Record extracts:

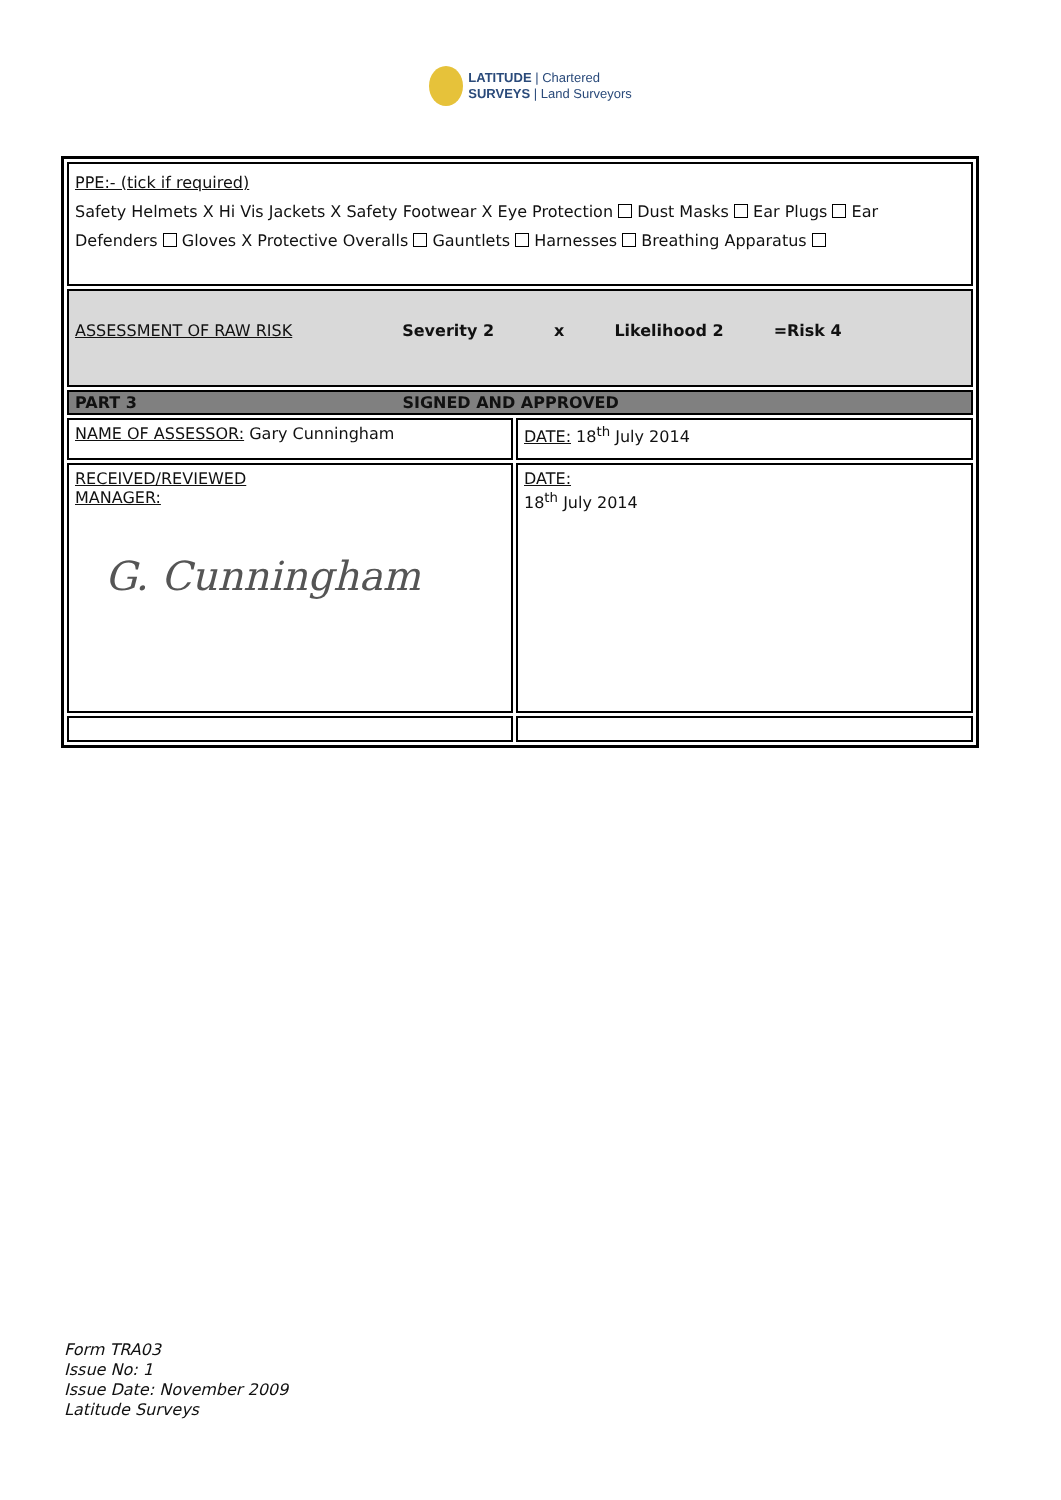LATITUDE | Chartered
SURVEYS | Land Surveyors
| PPE:- (tick if required) Safety Helmets X Hi Vis Jackets X Safety Footwear X Eye Protection Dust Masks Ear Plugs Ear Defenders Gloves X Protective Overalls Gauntlets Harnesses Breathing Apparatus | |
| ASSESSMENT OF RAW RISK Severity 2 x Likelihood 2 =Risk 4 | |
| PART 3 SIGNED AND APPROVED | |
| NAME OF ASSESSOR: Gary Cunningham | DATE: 18<sup>th</sup> July 2014 |
| RECEIVED/REVIEWED MANAGER: G. Cunningham | DATE: 18<sup>th</sup> July 2014 |
Form TRA03
Issue No: 1
Issue Date: November 2009
Latitude Surveys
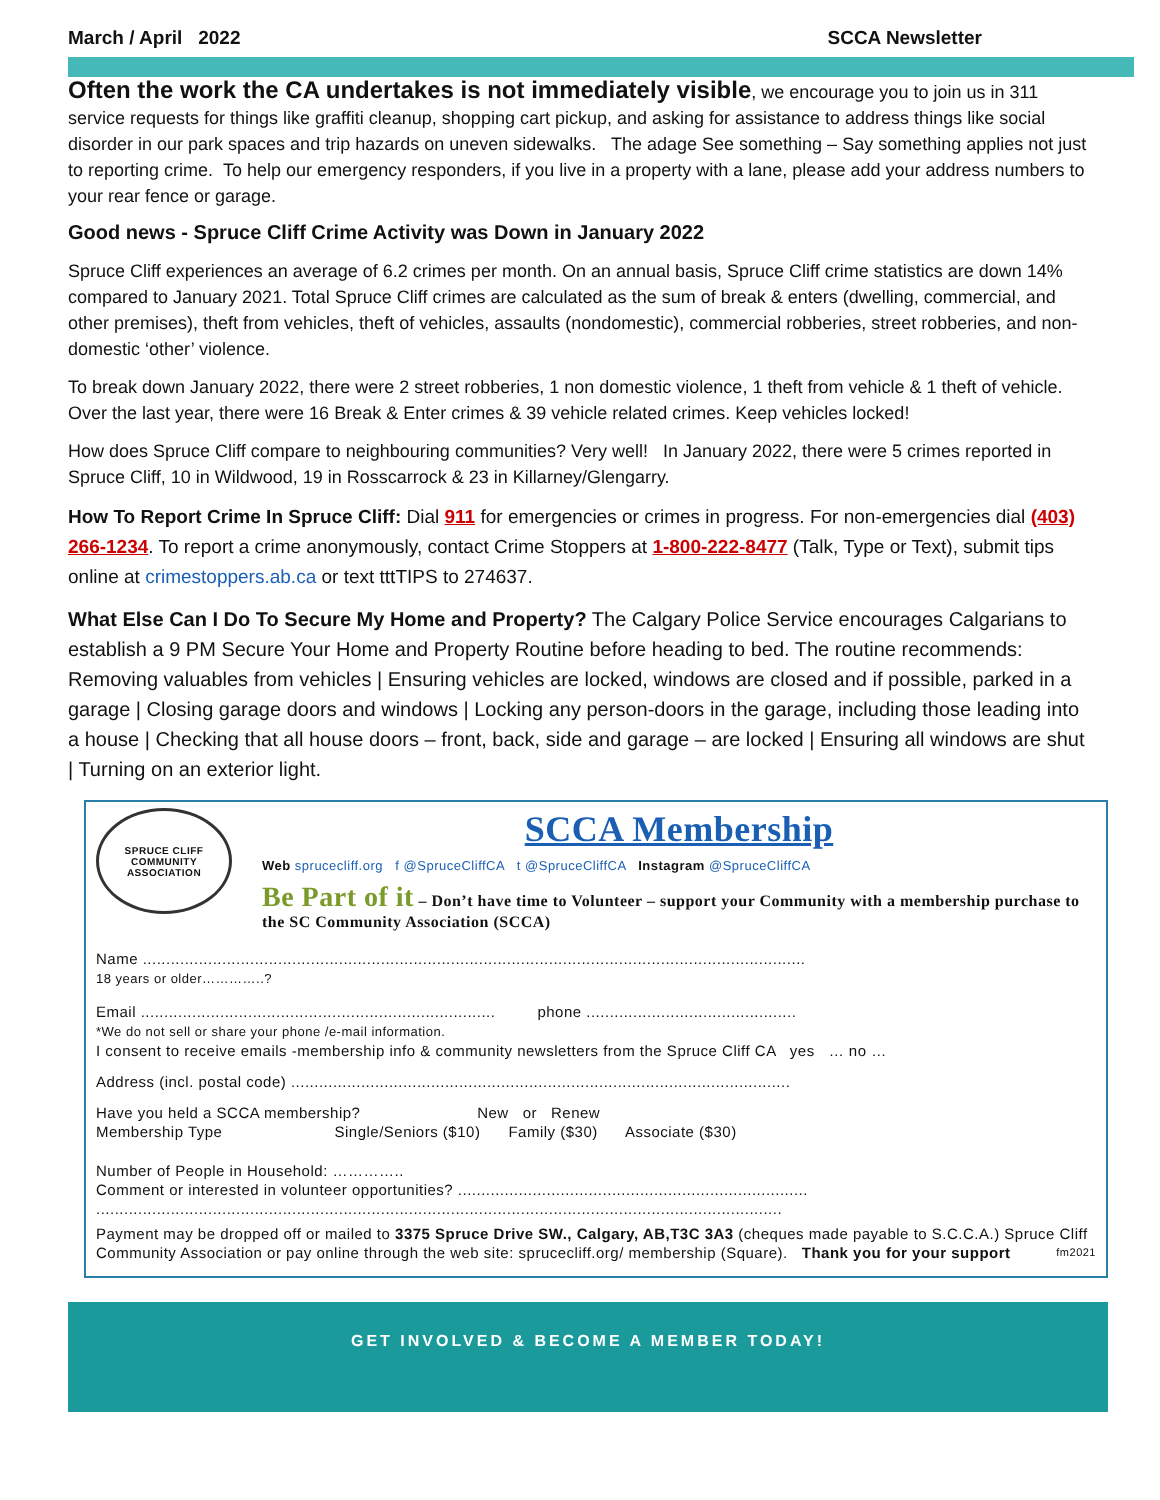March / April 2022 SCCA Newsletter
Often the work the CA undertakes is not immediately visible, we encourage you to join us in 311 service requests for things like graffiti cleanup, shopping cart pickup, and asking for assistance to address things like social disorder in our park spaces and trip hazards on uneven sidewalks. The adage See something – Say something applies not just to reporting crime. To help our emergency responders, if you live in a property with a lane, please add your address numbers to your rear fence or garage.
Good news - Spruce Cliff Crime Activity was Down in January 2022
Spruce Cliff experiences an average of 6.2 crimes per month. On an annual basis, Spruce Cliff crime statistics are down 14% compared to January 2021. Total Spruce Cliff crimes are calculated as the sum of break & enters (dwelling, commercial, and other premises), theft from vehicles, theft of vehicles, assaults (nondomestic), commercial robberies, street robberies, and non-domestic ‘other’ violence.
To break down January 2022, there were 2 street robberies, 1 non domestic violence, 1 theft from vehicle & 1 theft of vehicle. Over the last year, there were 16 Break & Enter crimes & 39 vehicle related crimes. Keep vehicles locked!
How does Spruce Cliff compare to neighbouring communities? Very well! In January 2022, there were 5 crimes reported in Spruce Cliff, 10 in Wildwood, 19 in Rosscarrock & 23 in Killarney/Glengarry.
How To Report Crime In Spruce Cliff: Dial 911 for emergencies or crimes in progress. For non-emergencies dial (403) 266-1234. To report a crime anonymously, contact Crime Stoppers at 1-800-222-8477 (Talk, Type or Text), submit tips online at crimestoppers.ab.ca or text tttTIPS to 274637.
What Else Can I Do To Secure My Home and Property? The Calgary Police Service encourages Calgarians to establish a 9 PM Secure Your Home and Property Routine before heading to bed. The routine recommends: Removing valuables from vehicles | Ensuring vehicles are locked, windows are closed and if possible, parked in a garage | Closing garage doors and windows | Locking any person-doors in the garage, including those leading into a house | Checking that all house doors – front, back, side and garage – are locked | Ensuring all windows are shut | Turning on an exterior light.
SPRUCE CLIFF
COMMUNITY ASSOCIATION
SCCA Membership
Web sprucecliff.org f @SpruceCliffCA t @SpruceCliffCA Instagram @SpruceCliffCA
Be Part of it – Don’t have time to Volunteer – support your Community with a membership purchase to the SC Community Association (SCCA)
Name ..............................................................................................................................................
18 years or older…………..?
Email ............................................................................ phone .............................................
*We do not sell or share your phone /e-mail information.
I consent to receive emails -membership info & community newsletters from the Spruce Cliff CA yes … no …
Address (incl. postal code) ...........................................................................................................
Have you held a SCCA membership? New or Renew
Membership Type Single/Seniors ($10) Family ($30) Associate ($30)
Number of People in Household: …………..
Comment or interested in volunteer opportunities? ...........................................................................
...................................................................................................................................................
Payment may be dropped off or mailed to 3375 Spruce Drive SW., Calgary, AB,T3C 3A3 (cheques made payable to S.C.C.A.) Spruce Cliff Community Association or pay online through the web site: sprucecliff.org/ membership (Square). Thank you for your support fm2021
GET INVOLVED & BECOME A MEMBER TODAY!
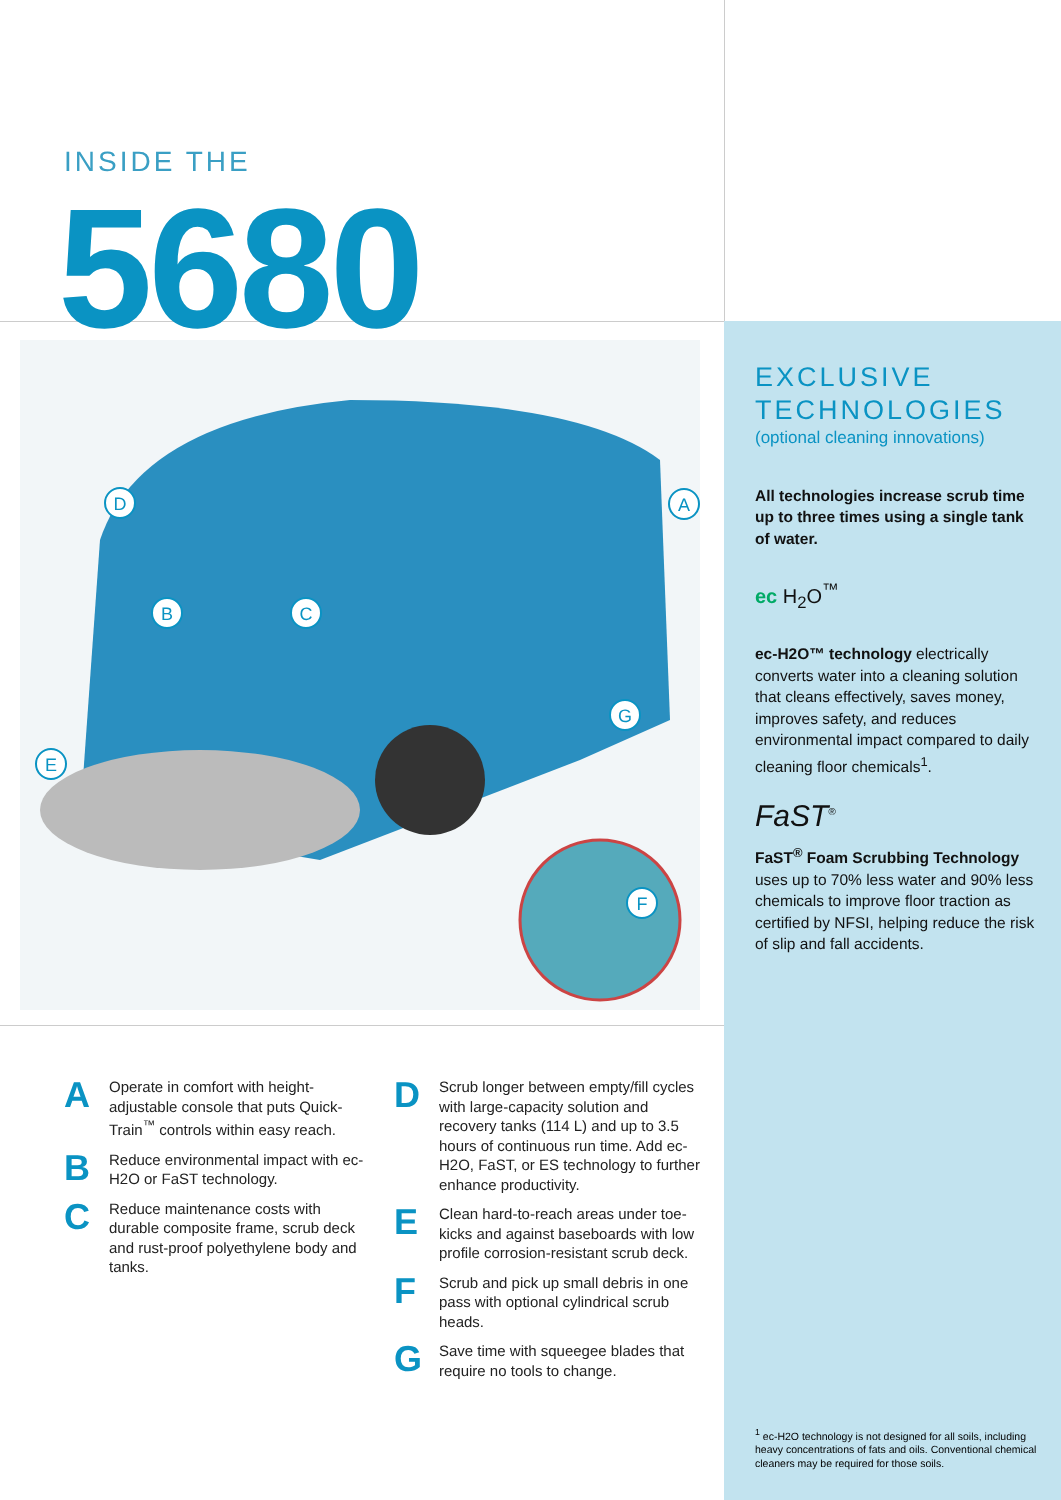INSIDE THE
5680
D
A
B
C
G
E
F
A
Operate in comfort with height-adjustable console that puts Quick-Train<sup>™</sup> controls within easy reach.
B
Reduce environmental impact with ec-H2O or FaST technology.
C
Reduce maintenance costs with durable composite frame, scrub deck and rust-proof polyethylene body and tanks.
D
Scrub longer between empty/fill cycles with large-capacity solution and recovery tanks (114 L) and up to 3.5 hours of continuous run time. Add ec-H2O, FaST, or ES technology to further enhance productivity.
E
Clean hard-to-reach areas under toe-kicks and against baseboards with low profile corrosion-resistant scrub deck.
F
Scrub and pick up small debris in one pass with optional cylindrical scrub heads.
G
Save time with squeegee blades that require no tools to change.
EXCLUSIVE
TECHNOLOGIES
(optional cleaning innovations)
All technologies increase scrub time up to three times using a single tank of water.
ec H<sub>2</sub>O<sup>™</sup>
ec-H2O™ technology electrically converts water into a cleaning solution that cleans effectively, saves money, improves safety, and reduces environmental impact compared to daily cleaning floor chemicals<sup>1</sup>.
FaST<sup>®</sup>
FaST<sup>®</sup> Foam Scrubbing Technology uses up to 70% less water and 90% less chemicals to improve floor traction as certified by NFSI, helping reduce the risk of slip and fall accidents.
<sup>1</sup> ec-H2O technology is not designed for all soils, including heavy concentrations of fats and oils. Conventional chemical cleaners may be required for those soils.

What you will do: Restate the data word for word without pictures.

The completed task:
LATITUDE | Chartered
SURVEYS | Land Surveyors
| PPE:- (tick if required) Safety Helmets X Hi Vis Jackets X Safety Footwear X Eye Protection Dust Masks Ear Plugs Ear Defenders Gloves X Protective Overalls Gauntlets Harnesses Breathing Apparatus | |
| ASSESSMENT OF RAW RISK Severity 2 x Likelihood 2 =Risk 4 | |
| PART 3 SIGNED AND APPROVED | |
| NAME OF ASSESSOR: Gary Cunningham | DATE: 18<sup>th</sup> July 2014 |
| RECEIVED/REVIEWED MANAGER: G. Cunningham | DATE: 18<sup>th</sup> July 2014 |
Form TRA03
Issue No: 1
Issue Date: November 2009
Latitude Surveys
March / April 2022 SCCA Newsletter
Often the work the CA undertakes is not immediately visible, we encourage you to join us in 311 service requests for things like graffiti cleanup, shopping cart pickup, and asking for assistance to address things like social disorder in our park spaces and trip hazards on uneven sidewalks. The adage See something – Say something applies not just to reporting crime. To help our emergency responders, if you live in a property with a lane, please add your address numbers to your rear fence or garage.
Good news - Spruce Cliff Crime Activity was Down in January 2022
Spruce Cliff experiences an average of 6.2 crimes per month. On an annual basis, Spruce Cliff crime statistics are down 14% compared to January 2021. Total Spruce Cliff crimes are calculated as the sum of break & enters (dwelling, commercial, and other premises), theft from vehicles, theft of vehicles, assaults (nondomestic), commercial robberies, street robberies, and non-domestic ‘other’ violence.
To break down January 2022, there were 2 street robberies, 1 non domestic violence, 1 theft from vehicle & 1 theft of vehicle. Over the last year, there were 16 Break & Enter crimes & 39 vehicle related crimes. Keep vehicles locked!
How does Spruce Cliff compare to neighbouring communities? Very well! In January 2022, there were 5 crimes reported in Spruce Cliff, 10 in Wildwood, 19 in Rosscarrock & 23 in Killarney/Glengarry.
How To Report Crime In Spruce Cliff: Dial 911 for emergencies or crimes in progress. For non-emergencies dial (403) 266-1234. To report a crime anonymously, contact Crime Stoppers at 1-800-222-8477 (Talk, Type or Text), submit tips online at crimestoppers.ab.ca or text tttTIPS to 274637.
What Else Can I Do To Secure My Home and Property? The Calgary Police Service encourages Calgarians to establish a 9 PM Secure Your Home and Property Routine before heading to bed. The routine recommends: Removing valuables from vehicles | Ensuring vehicles are locked, windows are closed and if possible, parked in a garage | Closing garage doors and windows | Locking any person-doors in the garage, including those leading into a house | Checking that all house doors – front, back, side and garage – are locked | Ensuring all windows are shut | Turning on an exterior light.
SPRUCE CLIFF
COMMUNITY ASSOCIATION
SCCA Membership
Web sprucecliff.org f @SpruceCliffCA t @SpruceCliffCA Instagram @SpruceCliffCA
Be Part of it – Don’t have time to Volunteer – support your Community with a membership purchase to the SC Community Association (SCCA)
Name ..............................................................................................................................................
18 years or older…………..?
Email ............................................................................ phone .............................................
*We do not sell or share your phone /e-mail information.
I consent to receive emails -membership info & community newsletters from the Spruce Cliff CA yes … no …
Address (incl. postal code) ...........................................................................................................
Have you held a SCCA membership? New or Renew
Membership Type Single/Seniors ($10) Family ($30) Associate ($30)
Number of People in Household: …………..
Comment or interested in volunteer opportunities? ...........................................................................
...................................................................................................................................................
Payment may be dropped off or mailed to 3375 Spruce Drive SW., Calgary, AB,T3C 3A3 (cheques made payable to S.C.C.A.) Spruce Cliff Community Association or pay online through the web site: sprucecliff.org/ membership (Square). Thank you for your support fm2021
GET INVOLVED & BECOME A MEMBER TODAY!
INSIDE THE
5680
D
A
B
C
G
E
F
A
Operate in comfort with height-adjustable console that puts Quick-Train<sup>™</sup> controls within easy reach.
B
Reduce environmental impact with ec-H2O or FaST technology.
C
Reduce maintenance costs with durable composite frame, scrub deck and rust-proof polyethylene body and tanks.
D
Scrub longer between empty/fill cycles with large-capacity solution and recovery tanks (114 L) and up to 3.5 hours of continuous run time. Add ec-H2O, FaST, or ES technology to further enhance productivity.
E
Clean hard-to-reach areas under toe-kicks and against baseboards with low profile corrosion-resistant scrub deck.
F
Scrub and pick up small debris in one pass with optional cylindrical scrub heads.
G
Save time with squeegee blades that require no tools to change.
EXCLUSIVE
TECHNOLOGIES
(optional cleaning innovations)
All technologies increase scrub time up to three times using a single tank of water.
ec H<sub>2</sub>O<sup>™</sup>
ec-H2O™ technology electrically converts water into a cleaning solution that cleans effectively, saves money, improves safety, and reduces environmental impact compared to daily cleaning floor chemicals<sup>1</sup>.
FaST<sup>®</sup>
FaST<sup>®</sup> Foam Scrubbing Technology uses up to 70% less water and 90% less chemicals to improve floor traction as certified by NFSI, helping reduce the risk of slip and fall accidents.
<sup>1</sup> ec-H2O technology is not designed for all soils, including heavy concentrations of fats and oils. Conventional chemical cleaners may be required for those soils.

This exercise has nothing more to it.